6 Responses to No Such Thing as Love Like in the Movies?

  1. Paul Roese

    i always liked the character “Boogie” in the movie Diner who when talking with the character “Bagel” in the diner tells him he will work for him but only until he pays off his debt because he’s got plans. Bagel responds :”Always a dreamer hey Boog!” to which Boogie responds :” If you don’t have good dreams you have nightmares.” part of the reason i like comedies and dramedies is that if one wants to get depressed all you have to do is watch the news. i am not advocating one be a Pollyanna but the events in the world can really bring you down. you don’t need to read any fiction or watch any movies to do that.

    • Hayley Rose

      Wow Paul, that’s great- so true- if you don’t have good dreams you’ll have nightmares- thanks for sharing this one- the opposition from his friend says a lot- people are always trying to derail the dreamer the one with big plans

  2. yes! i believe in love, like the movies!

    here’s something that i wrote on that exact subject, several months ago:
    http://nicoleandgwendolyn.com/2011/07/20/the-dream-of-someone-else/

    i live vicariously through 1940s film (and you’ve got mail) because that’s exactly the kind of head-over-heels romantic relationship that i’m seeking!

    here’s my favourite: http://nicoleandgwendolyn.com/2011/08/12/random-harvest-1942-by-the-puggle-film-critic/.
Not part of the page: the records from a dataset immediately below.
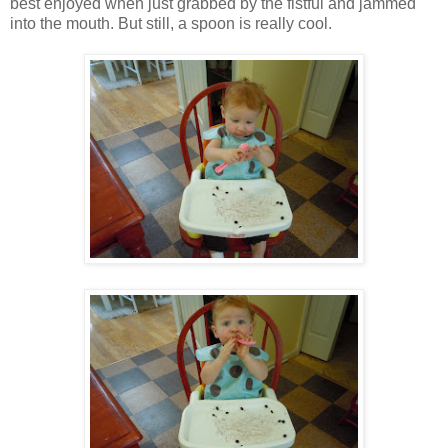
best enjoyed when just grabbed by the fistful and jammed
into the mouth. But still, a spoon is really cool.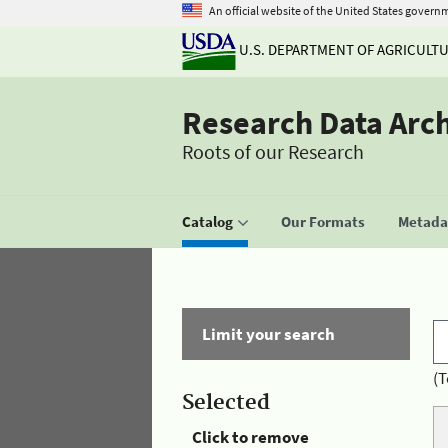
An official website of the United States govern
U.S. DEPARTMENT OF AGRICULT
Research Data Arc
Roots of our Research
Catalog
Our Formats
Metadat
Limit your search
(T
Selected
Click to remove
    and, i must tell you, the opening paragraph of this entry is simply fabulous. i’ve never tasted lavender champagne, but it’s now on my “to do” list. and the accompanying boyfriend? we’ll see about that. :) xxx

    • Hayley Rose

      Thank-you! You will love Lavender champagne! We will find these men ! Haha, yes I sometimes live vicariously through movies- I don’t know why- but Gone with the Wind is usually one of them – a poor choice as far as love is concerned! ttyl can’t wait to check those articles out!

    • Paul Roese

      a more realistic film that i am very fond of about love is Marty. it’s very moving story about two lonely people finding each other. if you ladies haven’t seen it you are in for a treat. a more recent film that sort of covers the same theme and moved me was UP. i am not ashamed to say i had to use the Kleenex a few times. good viewing amigas.